At first glance, I read it as "R stand for Regression".
Good joke ;-)

Great picture

There are a bunch of
statistics textbooks
that use R, and the article itself is apparently controversial within the R/S community.

But by far the best thing is the picture.

Whoever thought they'd see an illustration of static scoping in the Times!

Parallel R

For a complete treatment of the state of parallel processing in R see this as yet unpublished JSS article.

The authors are far more optimistic than I on R's prospects. R's semantics guarantee virtually unlimited access to the executing environment, which would be hard to replicate across boxes.
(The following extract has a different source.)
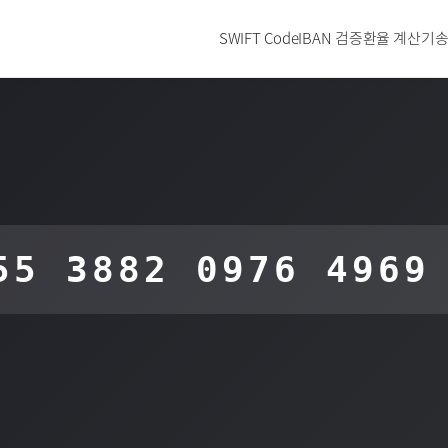
SWIFT Code
IBAN 검증
환율 계산기
송
55 3882 0976 4969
For example, R allows functions to call parent.frame() which returns a copy of the environment in which the function was called -- dynamic scope on demand. Functions can then change the environment, adding variables, changing state, you name it. Mutability stands in opposition to parallelization and R is crazy mutable.

Even on a single box there is tons of non-reentrant C and Fortran code below the hood. Not that it couldn't be rewritten, but rather that it won't.

R has a great community, but the community's collective strength is statistics, not algorithms and building concurrent systems. As someone who expects to be using R for years (against my will largely), I'm hoping for the best, but not expecting big improvements. At the same time, smart people are smart people. Perhaps I'm underestimating my colleagues.